* _Your task_: Restate the following data in its entirety, word for word and without images.

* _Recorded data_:
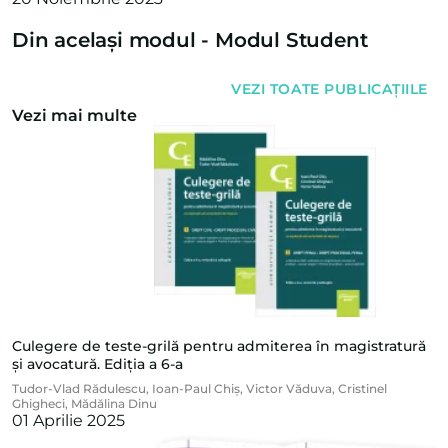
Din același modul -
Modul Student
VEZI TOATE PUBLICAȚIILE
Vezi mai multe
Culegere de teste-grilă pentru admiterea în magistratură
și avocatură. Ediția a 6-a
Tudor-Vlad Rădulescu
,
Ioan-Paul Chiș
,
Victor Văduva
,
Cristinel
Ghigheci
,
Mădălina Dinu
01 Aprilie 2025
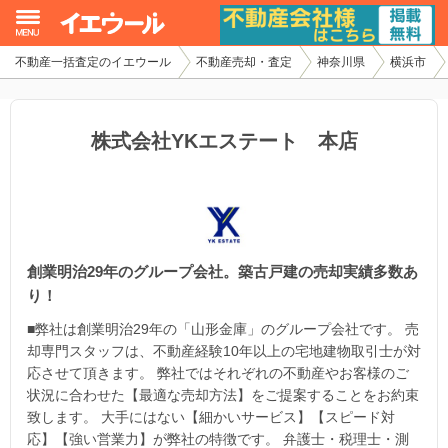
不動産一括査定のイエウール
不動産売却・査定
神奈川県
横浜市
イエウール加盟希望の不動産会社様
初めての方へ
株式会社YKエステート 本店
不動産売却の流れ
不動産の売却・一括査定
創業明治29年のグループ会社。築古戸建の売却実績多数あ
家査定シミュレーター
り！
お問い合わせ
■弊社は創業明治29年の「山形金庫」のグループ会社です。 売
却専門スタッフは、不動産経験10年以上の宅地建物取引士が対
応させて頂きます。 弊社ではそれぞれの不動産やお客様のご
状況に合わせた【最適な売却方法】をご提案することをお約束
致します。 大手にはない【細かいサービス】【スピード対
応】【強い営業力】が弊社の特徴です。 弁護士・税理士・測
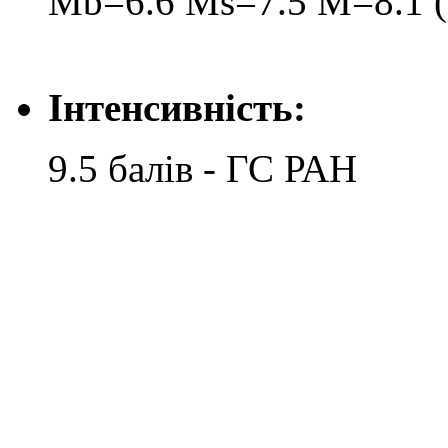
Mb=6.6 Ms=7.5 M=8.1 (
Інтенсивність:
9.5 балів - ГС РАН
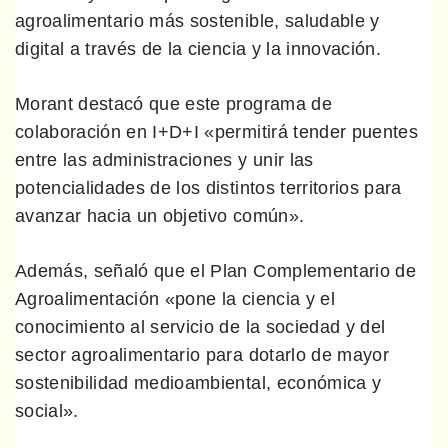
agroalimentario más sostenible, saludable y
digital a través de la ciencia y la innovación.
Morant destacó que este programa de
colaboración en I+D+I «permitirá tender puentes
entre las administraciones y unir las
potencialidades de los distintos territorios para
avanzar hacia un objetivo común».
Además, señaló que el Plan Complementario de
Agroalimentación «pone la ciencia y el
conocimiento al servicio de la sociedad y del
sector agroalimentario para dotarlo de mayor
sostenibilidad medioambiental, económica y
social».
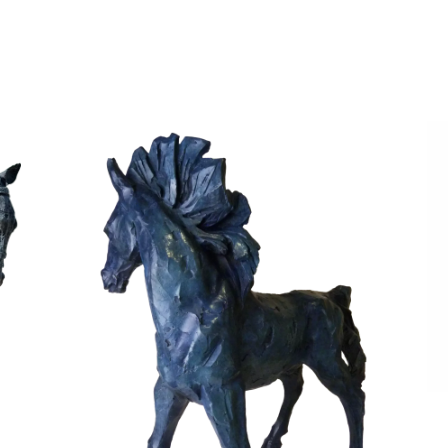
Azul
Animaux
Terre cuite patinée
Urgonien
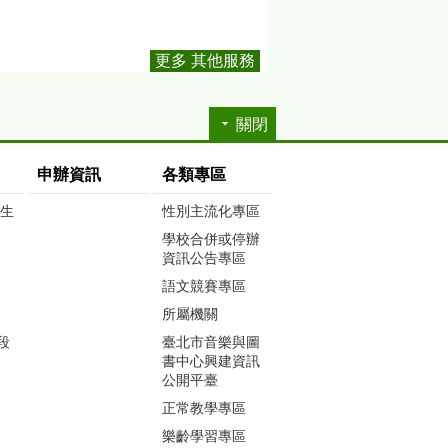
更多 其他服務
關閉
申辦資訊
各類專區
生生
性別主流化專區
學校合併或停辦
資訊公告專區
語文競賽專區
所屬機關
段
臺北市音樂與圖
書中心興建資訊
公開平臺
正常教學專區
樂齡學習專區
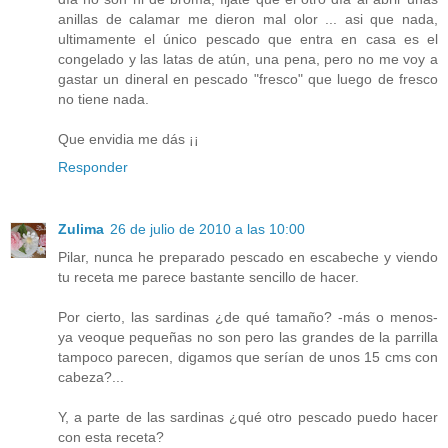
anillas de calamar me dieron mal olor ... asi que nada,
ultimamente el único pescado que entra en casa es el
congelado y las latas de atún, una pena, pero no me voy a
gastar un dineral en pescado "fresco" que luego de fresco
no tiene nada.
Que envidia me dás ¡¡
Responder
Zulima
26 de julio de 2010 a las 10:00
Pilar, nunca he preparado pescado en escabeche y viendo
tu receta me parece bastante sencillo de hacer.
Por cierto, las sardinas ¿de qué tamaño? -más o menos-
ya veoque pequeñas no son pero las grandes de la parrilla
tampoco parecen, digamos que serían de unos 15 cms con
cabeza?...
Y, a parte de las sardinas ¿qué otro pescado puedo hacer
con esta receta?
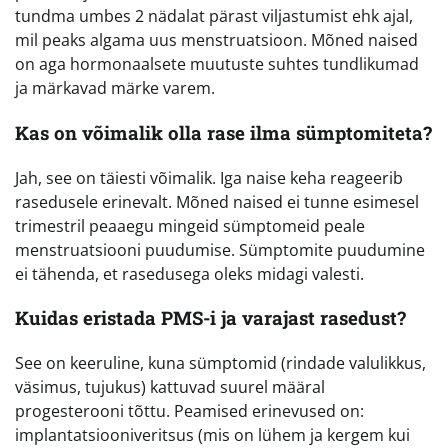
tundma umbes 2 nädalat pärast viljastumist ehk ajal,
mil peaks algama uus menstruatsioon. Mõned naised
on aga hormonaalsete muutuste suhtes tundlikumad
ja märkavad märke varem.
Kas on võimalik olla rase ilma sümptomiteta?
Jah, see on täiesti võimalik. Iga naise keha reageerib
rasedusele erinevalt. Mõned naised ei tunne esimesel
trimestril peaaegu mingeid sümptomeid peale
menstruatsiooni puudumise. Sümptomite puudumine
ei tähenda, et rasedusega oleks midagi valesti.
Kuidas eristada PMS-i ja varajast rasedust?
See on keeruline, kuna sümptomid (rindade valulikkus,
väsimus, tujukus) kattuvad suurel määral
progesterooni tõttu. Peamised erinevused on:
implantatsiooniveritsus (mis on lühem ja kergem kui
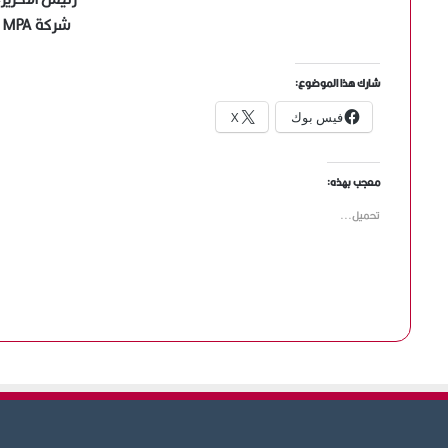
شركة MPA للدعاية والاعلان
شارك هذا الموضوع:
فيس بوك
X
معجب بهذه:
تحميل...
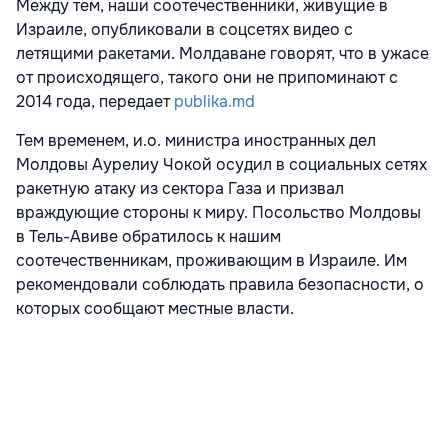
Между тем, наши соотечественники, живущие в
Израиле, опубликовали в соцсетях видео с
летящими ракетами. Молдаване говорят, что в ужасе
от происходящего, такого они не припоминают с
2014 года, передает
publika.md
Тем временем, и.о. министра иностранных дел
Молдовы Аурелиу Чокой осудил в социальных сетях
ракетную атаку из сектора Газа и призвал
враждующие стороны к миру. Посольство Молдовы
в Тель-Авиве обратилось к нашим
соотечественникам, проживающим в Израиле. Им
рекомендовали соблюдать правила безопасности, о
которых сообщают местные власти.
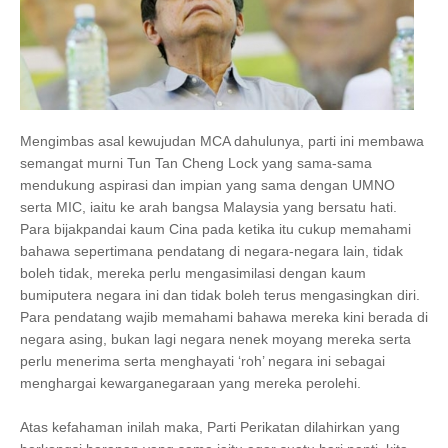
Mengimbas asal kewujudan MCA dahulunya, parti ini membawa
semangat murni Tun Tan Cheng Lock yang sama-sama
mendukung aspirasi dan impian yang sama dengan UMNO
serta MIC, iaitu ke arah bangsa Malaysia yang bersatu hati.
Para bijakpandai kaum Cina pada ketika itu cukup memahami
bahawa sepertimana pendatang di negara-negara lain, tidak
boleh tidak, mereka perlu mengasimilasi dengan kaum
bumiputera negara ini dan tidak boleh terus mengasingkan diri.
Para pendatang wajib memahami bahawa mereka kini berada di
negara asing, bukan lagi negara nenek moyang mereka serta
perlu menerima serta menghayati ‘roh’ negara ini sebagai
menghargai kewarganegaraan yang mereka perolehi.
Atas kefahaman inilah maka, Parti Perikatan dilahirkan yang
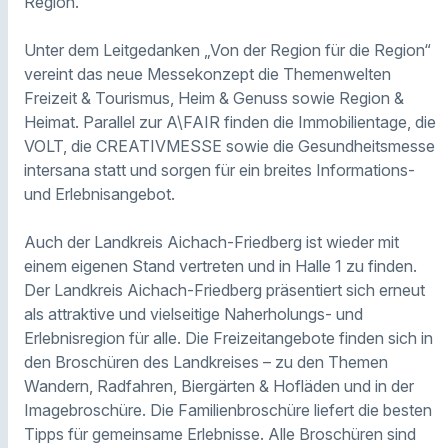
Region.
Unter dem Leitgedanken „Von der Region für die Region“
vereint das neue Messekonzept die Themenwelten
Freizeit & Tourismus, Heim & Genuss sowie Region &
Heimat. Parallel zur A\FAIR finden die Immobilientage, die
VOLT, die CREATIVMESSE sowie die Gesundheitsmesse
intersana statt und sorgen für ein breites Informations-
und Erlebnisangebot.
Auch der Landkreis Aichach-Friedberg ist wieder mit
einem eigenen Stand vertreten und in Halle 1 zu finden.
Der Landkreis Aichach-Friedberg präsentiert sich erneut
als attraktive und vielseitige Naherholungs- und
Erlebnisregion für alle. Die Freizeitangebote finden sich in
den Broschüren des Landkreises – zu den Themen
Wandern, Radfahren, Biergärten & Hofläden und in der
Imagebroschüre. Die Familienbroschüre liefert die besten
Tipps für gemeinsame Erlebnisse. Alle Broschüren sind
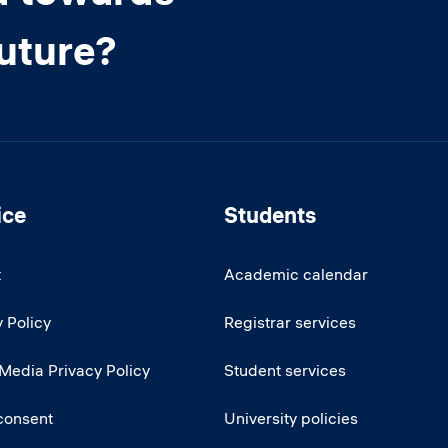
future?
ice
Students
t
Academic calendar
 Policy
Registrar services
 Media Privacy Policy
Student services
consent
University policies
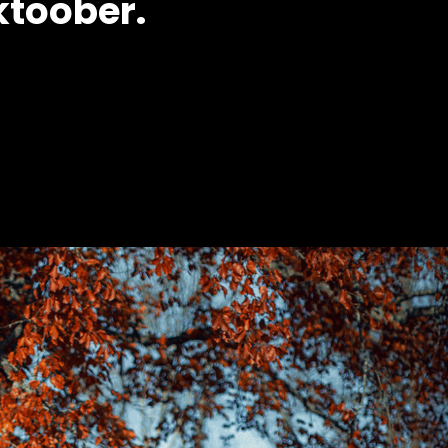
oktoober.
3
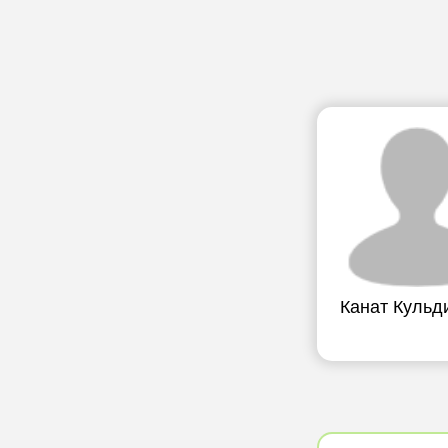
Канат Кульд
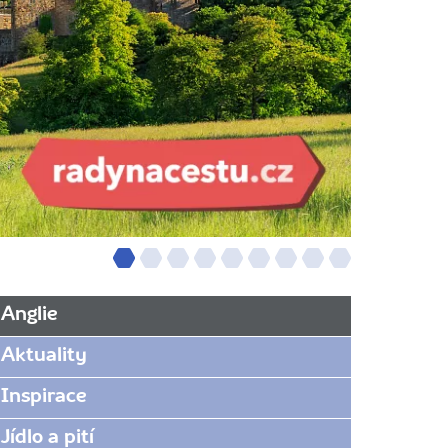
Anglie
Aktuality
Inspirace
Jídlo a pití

* _Answer section_:
Din același modul -
Modul Student
VEZI TOATE PUBLICAȚIILE
Vezi mai multe
Culegere de teste-grilă pentru admiterea în magistratură
și avocatură. Ediția a 6-a
Tudor-Vlad Rădulescu
,
Ioan-Paul Chiș
,
Victor Văduva
,
Cristinel
Ghigheci
,
Mădălina Dinu
01 Aprilie 2025
不動産一括査定のイエウール
不動産売却・査定
神奈川県
横浜市
イエウール加盟希望の不動産会社様
初めての方へ
株式会社YKエステート 本店
不動産売却の流れ
不動産の売却・一括査定
創業明治29年のグループ会社。築古戸建の売却実績多数あ
家査定シミュレーター
り！
お問い合わせ
■弊社は創業明治29年の「山形金庫」のグループ会社です。 売
却専門スタッフは、不動産経験10年以上の宅地建物取引士が対
応させて頂きます。 弊社ではそれぞれの不動産やお客様のご
状況に合わせた【最適な売却方法】をご提案することをお約束
致します。 大手にはない【細かいサービス】【スピード対
応】【強い営業力】が弊社の特徴です。 弁護士・税理士・測
Mb=6.6 Ms=7.5 M=8.1 (
Інтенсивність:
9.5 балів - ГС РАН
agroalimentario más sostenible, saludable y
digital a través de la ciencia y la innovación.
Morant destacó que este programa de
colaboración en I+D+I «permitirá tender puentes
entre las administraciones y unir las
potencialidades de los distintos territorios para
avanzar hacia un objetivo común».
Además, señaló que el Plan Complementario de
Agroalimentación «pone la ciencia y el
conocimiento al servicio de la sociedad y del
sector agroalimentario para dotarlo de mayor
sostenibilidad medioambiental, económica y
social».
Azul
Animaux
Terre cuite patinée
Urgonien
更多 其他服務
關閉
申辦資訊
各類專區
生生
性別主流化專區
學校合併或停辦
資訊公告專區
語文競賽專區
所屬機關
段
臺北市音樂與圖
書中心興建資訊
公開平臺
正常教學專區
樂齡學習專區
anillas de calamar me dieron mal olor ... asi que nada,
ultimamente el único pescado que entra en casa es el
congelado y las latas de atún, una pena, pero no me voy a
gastar un dineral en pescado "fresco" que luego de fresco
no tiene nada.
Que envidia me dás ¡¡
Responder
Zulima
26 de julio de 2010 a las 10:00
Pilar, nunca he preparado pescado en escabeche y viendo
tu receta me parece bastante sencillo de hacer.
Por cierto, las sardinas ¿de qué tamaño? -más o menos-
ya veoque pequeñas no son pero las grandes de la parrilla
tampoco parecen, digamos que serían de unos 15 cms con
cabeza?...
Y, a parte de las sardinas ¿qué otro pescado puedo hacer
con esta receta?
tundma umbes 2 nädalat pärast viljastumist ehk ajal,
mil peaks algama uus menstruatsioon. Mõned naised
on aga hormonaalsete muutuste suhtes tundlikumad
ja märkavad märke varem.
Kas on võimalik olla rase ilma sümptomiteta?
Jah, see on täiesti võimalik. Iga naise keha reageerib
rasedusele erinevalt. Mõned naised ei tunne esimesel
trimestril peaaegu mingeid sümptomeid peale
menstruatsiooni puudumise. Sümptomite puudumine
ei tähenda, et rasedusega oleks midagi valesti.
Kuidas eristada PMS-i ja varajast rasedust?
See on keeruline, kuna sümptomid (rindade valulikkus,
väsimus, tujukus) kattuvad suurel määral
progesterooni tõttu. Peamised erinevused on:
implantatsiooniveritsus (mis on lühem ja kergem kui
شركة MPA للدعاية والاعلان
شارك هذا الموضوع:
فيس بوك
X
معجب بهذه:
تحميل...
Между тем, наши соотечественники, живущие в
Израиле, опубликовали в соцсетях видео с
летящими ракетами. Молдаване говорят, что в ужасе
от происходящего, такого они не припоминают с
2014 года, передает
publika.md
Тем временем, и.о. министра иностранных дел
Молдовы Аурелиу Чокой осудил в социальных сетях
ракетную атаку из сектора Газа и призвал
враждующие стороны к миру. Посольство Молдовы
в Тель-Авиве обратилось к нашим
соотечественникам, проживающим в Израиле. Им
рекомендовали соблюдать правила безопасности, о
которых сообщают местные власти.
Mengimbas asal kewujudan MCA dahulunya, parti ini membawa
semangat murni Tun Tan Cheng Lock yang sama-sama
mendukung aspirasi dan impian yang sama dengan UMNO
serta MIC, iaitu ke arah bangsa Malaysia yang bersatu hati.
Para bijakpandai kaum Cina pada ketika itu cukup memahami
bahawa sepertimana pendatang di negara-negara lain, tidak
boleh tidak, mereka perlu mengasimilasi dengan kaum
bumiputera negara ini dan tidak boleh terus mengasingkan diri.
Para pendatang wajib memahami bahawa mereka kini berada di
negara asing, bukan lagi negara nenek moyang mereka serta
perlu menerima serta menghayati ‘roh’ negara ini sebagai
menghargai kewarganegaraan yang mereka perolehi.
Atas kefahaman inilah maka, Parti Perikatan dilahirkan yang
Region.
Unter dem Leitgedanken „Von der Region für die Region“
vereint das neue Messekonzept die Themenwelten
Freizeit & Tourismus, Heim & Genuss sowie Region &
Heimat. Parallel zur A\FAIR finden die Immobilientage, die
VOLT, die CREATIVMESSE sowie die Gesundheitsmesse
intersana statt und sorgen für ein breites Informations-
und Erlebnisangebot.
Auch der Landkreis Aichach-Friedberg ist wieder mit
einem eigenen Stand vertreten und in Halle 1 zu finden.
Der Landkreis Aichach-Friedberg präsentiert sich erneut
als attraktive und vielseitige Naherholungs- und
Erlebnisregion für alle. Die Freizeitangebote finden sich in
den Broschüren des Landkreises – zu den Themen
Wandern, Radfahren, Biergärten & Hofläden und in der
Imagebroschüre. Die Familienbroschüre liefert die besten
Tipps für gemeinsame Erlebnisse. Alle Broschüren sind
future?
ice
Students
t
Academic calendar
 Policy
Registrar services
 Media Privacy Policy
Student services
consent
University policies
oktoober.
3
Канат Кульд
Anglie
Aktuality
Inspirace
Jídlo a pití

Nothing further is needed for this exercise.